The projects that sold well in Q2 2010 included The Minton (372 units sold from of the 500 launched) and Tree House (all 429 units sold), both in OCR; Waterbank (615 units sold out of 616 units), Casa Aerata (all 78 units sold) and La Brisa (82 units sold out of 84) in RCR.

The momentum of sale in the resale market was equally strong, and 4,682 homes were transacted, some 5.6 per cent lower than the 4,958 resale homes sold in the previous quarter. Sub-sale activity toned down further as only 723 sub-sales were registered, down from 996 in the previous quarter.

The URA private residential price index rose by 5.3 per cent quarter-on-quarter in Q2 2010, a slight moderation from the 5.6 per cent rise in Q1 2010. This brings the total rise in the index in H1 2010 to 11.6 per cent. The landed homes price index chalked up 6.2 per cent while non-landed homes chalked up 5.0 per cent. Among the landed homes, the price index of detached houses rose by 6.8%, followed by those of semi-detached and terrace houses rose at 6.0 per cent and 5.6 per cent respectively. By location, non-landed prices in OCR showed the highest increase of 5.7 per cent while those in CCR and RCR rose by 5.4 per cent and 4.6 per cent respectively.

Continuing recovery in the economy facilitated the increased hiring of expatriate staff, which in turn, drove the rental market. The residential rental index rose by 5.9 per cent quarter-on-quarter, following a 4.7 per cent increase in the previous quarter. For the first six months of the year, the rental index has increased by a total of 10.9 per cent. Rents for non-landed homes in the CCR led the increase with a 6.4% q-o-q rise, followed by those in OCR and RCR which rose by 6.1 per cent and 5.1 per cent respectively. Among landed homes, rents for terrace houses showed the highest increase of 6.6 per cent quarter-on-quarter whereas the rents for semi-detached and detached houses rose by 5.6 per cent and 4.6 per cent respectively.

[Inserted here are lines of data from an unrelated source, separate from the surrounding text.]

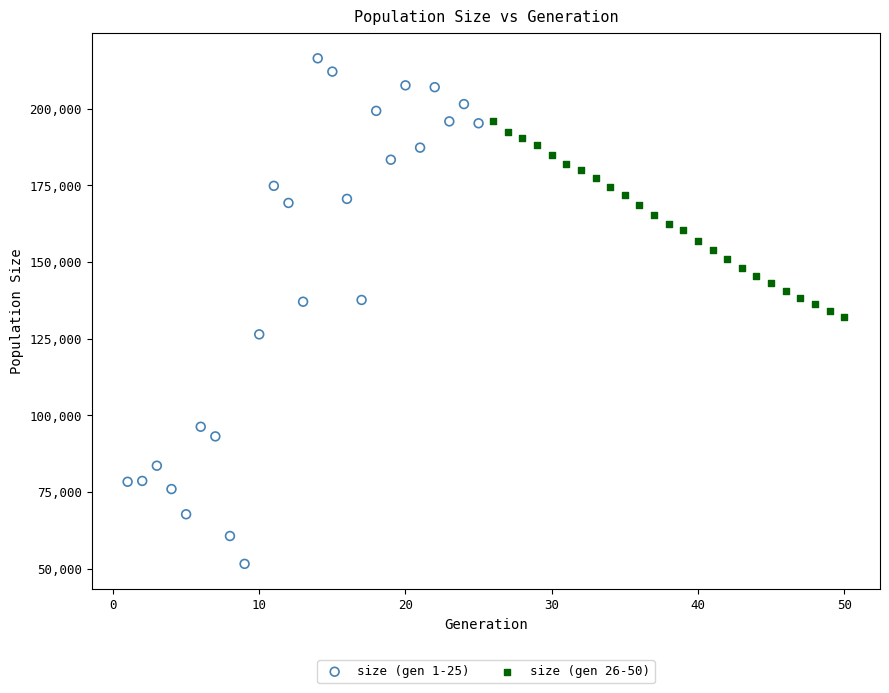

What are all the series names shown in the legend?

size (gen 1-25), size (gen 26-50)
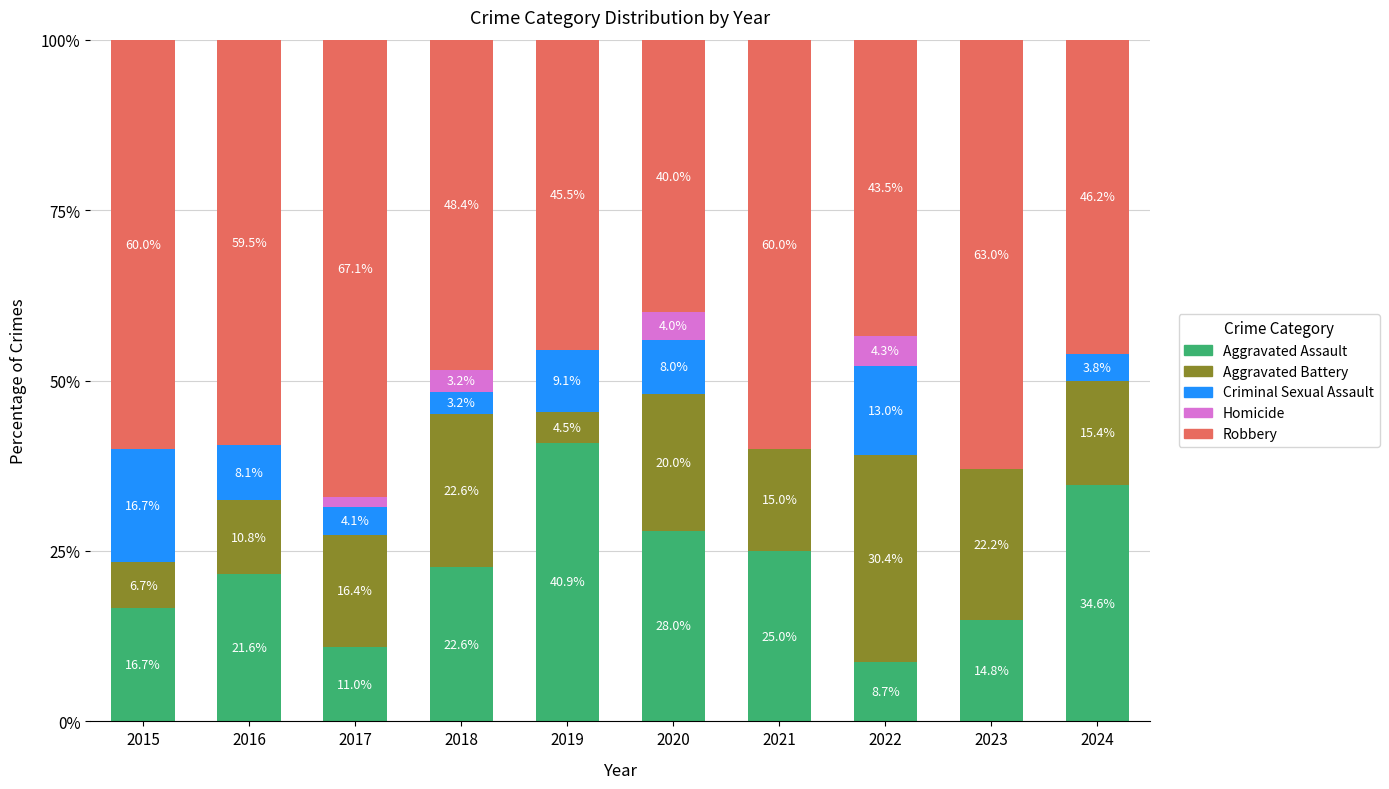

Does the chart contain stacked bars?

Yes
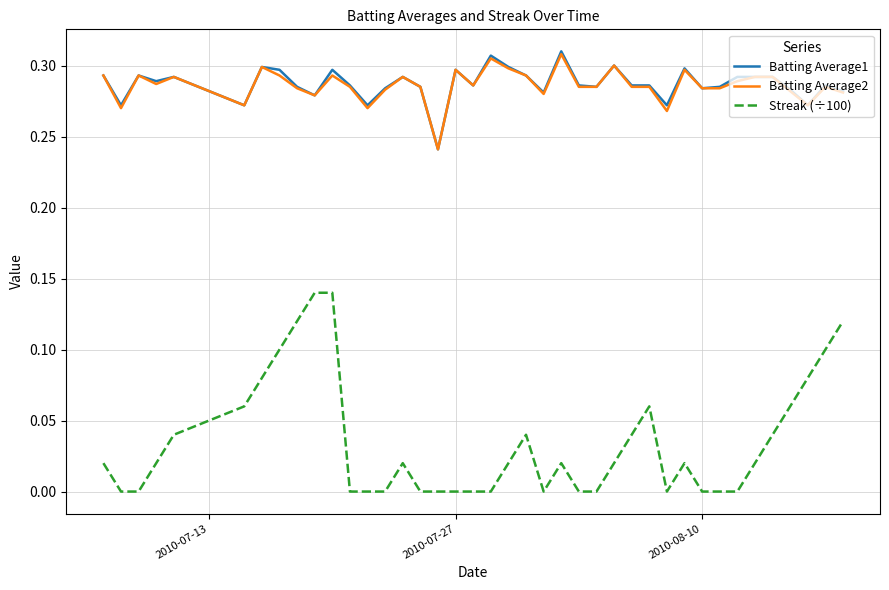

Which series has the largest range (max minus min)?

Streak (÷100)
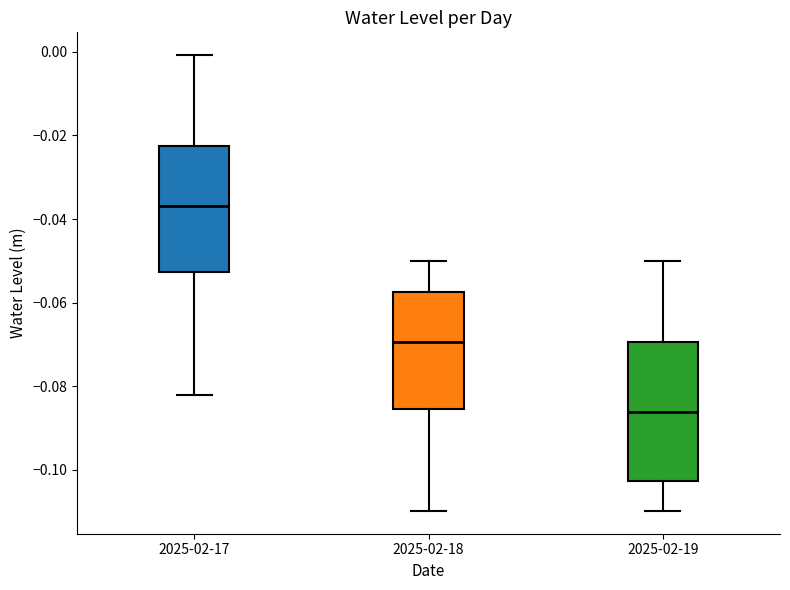

Reading left to right, read every box against the y-axis: the position of its median line, the range the box covers, and the ends of its whiskers. The values are not printed on the chart, so give them approximately, as read against the axis.

2025-02-17: median -0.036, box -0.052 to -0.022, whiskers -0.082 to 0.000
2025-02-18: median -0.070, box -0.086 to -0.058, whiskers -0.110 to -0.050
2025-02-19: median -0.086, box -0.102 to -0.070, whiskers -0.110 to -0.050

The surprisingly strong economic growth in the second quarter will help keep market sentiment positive. However, as the government is also anticipating a slowdown in the growth momentum for the rest of the year, the residential market is likely to move at a more moderate pace. Total take-up of new homes for the whole year may still be able to reach 14,000 units and home prices to rise by a total of between 12 per cent and 15 per cent.